The goal of this talk was to open the "Converbs from a cross-linguistic perspective" workshop by presenting the viewpoint of the Prague Descriptive Linguistics group which organised this event. I pointed to the observation that while the notion of converbs is well established in the descriptive grammatical traditions of many Eurasian languages, it is often absent in other traditions, despite the fact that many converbial constructions usually have functional counterparts in languages of the world, even though they might show different morphosyntactic marking.
It is therefore worthwhile considering a concept which could grasp such constructions cross-linguistically without being discharged by formal morphosyntactic discrepancies. This lead our group to adopting the notion of constructional auxiliation (CAUX) proposed by Florian Siegl, in order to account for the phenomenon of a lexical verb acquiring a grammatical function once used in construction with another verb.
In the talk I tried to show how such approach is related to the existing descriptive notions applying to multiverb constructions, mainly that of serial verb constructions and auxiliary verb constructions. As regards the characterisation of such multiverbal constructions in terms of the type of the dependency between the verbs, it turns out that the notion of co-subordination (and pseudocoordination) is a useful device.
I illustrated that by examples taken both from colleagues documenting Asian languages and from my own Arabic data (while also including data from Czech, taken from Škodová (2009)). Finally, I presented the main research questions which our group has set for the ensuing research on the topic.

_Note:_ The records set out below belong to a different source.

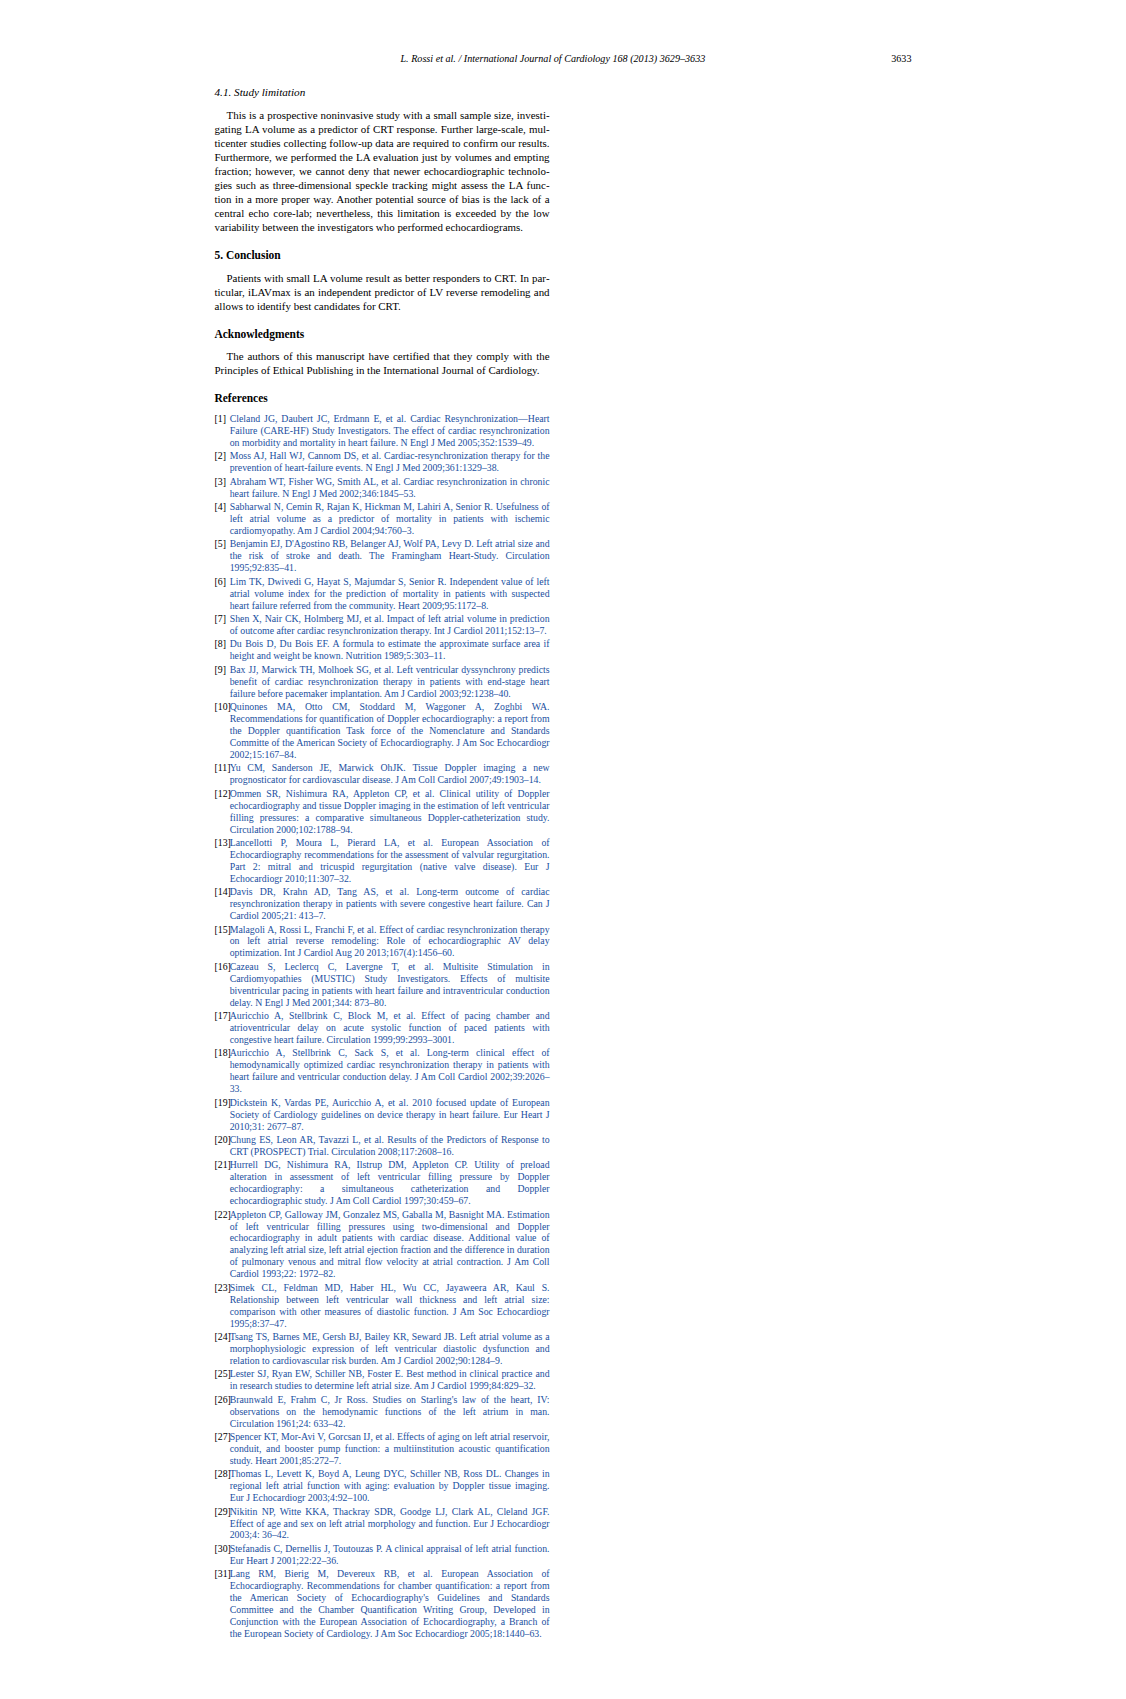L. Rossi et al. / International Journal of Cardiology 168 (2013) 3629–3633
3633
4.1. Study limitation
This is a prospective noninvasive study with a small sample size, investigating LA volume as a predictor of CRT response. Further large-scale, multicenter studies collecting follow-up data are required to confirm our results. Furthermore, we performed the LA evaluation just by volumes and empting fraction; however, we cannot deny that newer echocardiographic technologies such as three-dimensional speckle tracking might assess the LA function in a more proper way. Another potential source of bias is the lack of a central echo core-lab; nevertheless, this limitation is exceeded by the low variability between the investigators who performed echocardiograms.
5. Conclusion
Patients with small LA volume result as better responders to CRT. In particular, iLAVmax is an independent predictor of LV reverse remodeling and allows to identify best candidates for CRT.
Acknowledgments
The authors of this manuscript have certified that they comply with the Principles of Ethical Publishing in the International Journal of Cardiology.
References
[1] Cleland JG, Daubert JC, Erdmann E, et al. Cardiac Resynchronization—Heart Failure (CARE-HF) Study Investigators. The effect of cardiac resynchronization on morbidity and mortality in heart failure. N Engl J Med 2005;352:1539–49.
[2] Moss AJ, Hall WJ, Cannom DS, et al. Cardiac-resynchronization therapy for the prevention of heart-failure events. N Engl J Med 2009;361:1329–38.
[3] Abraham WT, Fisher WG, Smith AL, et al. Cardiac resynchronization in chronic heart failure. N Engl J Med 2002;346:1845–53.
[4] Sabharwal N, Cemin R, Rajan K, Hickman M, Lahiri A, Senior R. Usefulness of left atrial volume as a predictor of mortality in patients with ischemic cardiomyopathy. Am J Cardiol 2004;94:760–3.
[5] Benjamin EJ, D'Agostino RB, Belanger AJ, Wolf PA, Levy D. Left atrial size and the risk of stroke and death. The Framingham Heart-Study. Circulation 1995;92:835–41.
[6] Lim TK, Dwivedi G, Hayat S, Majumdar S, Senior R. Independent value of left atrial volume index for the prediction of mortality in patients with suspected heart failure referred from the community. Heart 2009;95:1172–8.
[7] Shen X, Nair CK, Holmberg MJ, et al. Impact of left atrial volume in prediction of outcome after cardiac resynchronization therapy. Int J Cardiol 2011;152:13–7.
[8] Du Bois D, Du Bois EF. A formula to estimate the approximate surface area if height and weight be known. Nutrition 1989;5:303–11.
[9] Bax JJ, Marwick TH, Molhoek SG, et al. Left ventricular dyssynchrony predicts benefit of cardiac resynchronization therapy in patients with end-stage heart failure before pacemaker implantation. Am J Cardiol 2003;92:1238–40.
[10] Quinones MA, Otto CM, Stoddard M, Waggoner A, Zoghbi WA. Recommendations for quantification of Doppler echocardiography: a report from the Doppler quantification Task force of the Nomenclature and Standards Committe of the American Society of Echocardiography. J Am Soc Echocardiogr 2002;15:167–84.
[11] Yu CM, Sanderson JE, Marwick OhJK. Tissue Doppler imaging a new prognosticator for cardiovascular disease. J Am Coll Cardiol 2007;49:1903–14.
[12] Ommen SR, Nishimura RA, Appleton CP, et al. Clinical utility of Doppler echocardiography and tissue Doppler imaging in the estimation of left ventricular filling pressures: a comparative simultaneous Doppler-catheterization study. Circulation 2000;102:1788–94.
[13] Lancellotti P, Moura L, Pierard LA, et al. European Association of Echocardiography recommendations for the assessment of valvular regurgitation. Part 2: mitral and tricuspid regurgitation (native valve disease). Eur J Echocardiogr 2010;11:307–32.
[14] Davis DR, Krahn AD, Tang AS, et al. Long-term outcome of cardiac resynchronization therapy in patients with severe congestive heart failure. Can J Cardiol 2005;21: 413–7.
[15] Malagoli A, Rossi L, Franchi F, et al. Effect of cardiac resynchronization therapy on left atrial reverse remodeling: Role of echocardiographic AV delay optimization. Int J Cardiol Aug 20 2013;167(4):1456–60.
[16] Cazeau S, Leclercq C, Lavergne T, et al. Multisite Stimulation in Cardiomyopathies (MUSTIC) Study Investigators. Effects of multisite biventricular pacing in patients with heart failure and intraventricular conduction delay. N Engl J Med 2001;344: 873–80.
[17] Auricchio A, Stellbrink C, Block M, et al. Effect of pacing chamber and atrioventricular delay on acute systolic function of paced patients with congestive heart failure. Circulation 1999;99:2993–3001.
[18] Auricchio A, Stellbrink C, Sack S, et al. Long-term clinical effect of hemodynamically optimized cardiac resynchronization therapy in patients with heart failure and ventricular conduction delay. J Am Coll Cardiol 2002;39:2026–33.
[19] Dickstein K, Vardas PE, Auricchio A, et al. 2010 focused update of European Society of Cardiology guidelines on device therapy in heart failure. Eur Heart J 2010;31: 2677–87.
[20] Chung ES, Leon AR, Tavazzi L, et al. Results of the Predictors of Response to CRT (PROSPECT) Trial. Circulation 2008;117:2608–16.
[21] Hurrell DG, Nishimura RA, Ilstrup DM, Appleton CP. Utility of preload alteration in assessment of left ventricular filling pressure by Doppler echocardiography: a simultaneous catheterization and Doppler echocardiographic study. J Am Coll Cardiol 1997;30:459–67.
[22] Appleton CP, Galloway JM, Gonzalez MS, Gaballa M, Basnight MA. Estimation of left ventricular filling pressures using two-dimensional and Doppler echocardiography in adult patients with cardiac disease. Additional value of analyzing left atrial size, left atrial ejection fraction and the difference in duration of pulmonary venous and mitral flow velocity at atrial contraction. J Am Coll Cardiol 1993;22: 1972–82.
[23] Simek CL, Feldman MD, Haber HL, Wu CC, Jayaweera AR, Kaul S. Relationship between left ventricular wall thickness and left atrial size: comparison with other measures of diastolic function. J Am Soc Echocardiogr 1995;8:37–47.
[24] Tsang TS, Barnes ME, Gersh BJ, Bailey KR, Seward JB. Left atrial volume as a morphophysiologic expression of left ventricular diastolic dysfunction and relation to cardiovascular risk burden. Am J Cardiol 2002;90:1284–9.
[25] Lester SJ, Ryan EW, Schiller NB, Foster E. Best method in clinical practice and in research studies to determine left atrial size. Am J Cardiol 1999;84:829–32.
[26] Braunwald E, Frahm C, Jr Ross. Studies on Starling's law of the heart, IV: observations on the hemodynamic functions of the left atrium in man. Circulation 1961;24: 633–42.
[27] Spencer KT, Mor-Avi V, Gorcsan IJ, et al. Effects of aging on left atrial reservoir, conduit, and booster pump function: a multiinstitution acoustic quantification study. Heart 2001;85:272–7.
[28] Thomas L, Levett K, Boyd A, Leung DYC, Schiller NB, Ross DL. Changes in regional left atrial function with aging: evaluation by Doppler tissue imaging. Eur J Echocardiogr 2003;4:92–100.
[29] Nikitin NP, Witte KKA, Thackray SDR, Goodge LJ, Clark AL, Cleland JGF. Effect of age and sex on left atrial morphology and function. Eur J Echocardiogr 2003;4: 36–42.
[30] Stefanadis C, Dernellis J, Toutouzas P. A clinical appraisal of left atrial function. Eur Heart J 2001;22:22–36.
[31] Lang RM, Bierig M, Devereux RB, et al. European Association of Echocardiography. Recommendations for chamber quantification: a report from the American Society of Echocardiography's Guidelines and Standards Committee and the Chamber Quantification Writing Group, Developed in Conjunction with the European Association of Echocardiography, a Branch of the European Society of Cardiology. J Am Soc Echocardiogr 2005;18:1440–63.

They are the following: 1.) Which verbs tend to become constructional auxiliaries and why? Which properties of their lexical semantics contribute to their constructional meaning? 2.) What are the functions typically expressed by CAUX and what is the mapping between them and the lexical semantics of the verbs? 3.) What are the dependency relations present in CAUX and what are their consequences for the typologisation of CAUX (and possibly differentiation from SVC)? What are the morphosyntactic and combinatorial constraints pertaining to different CAUX?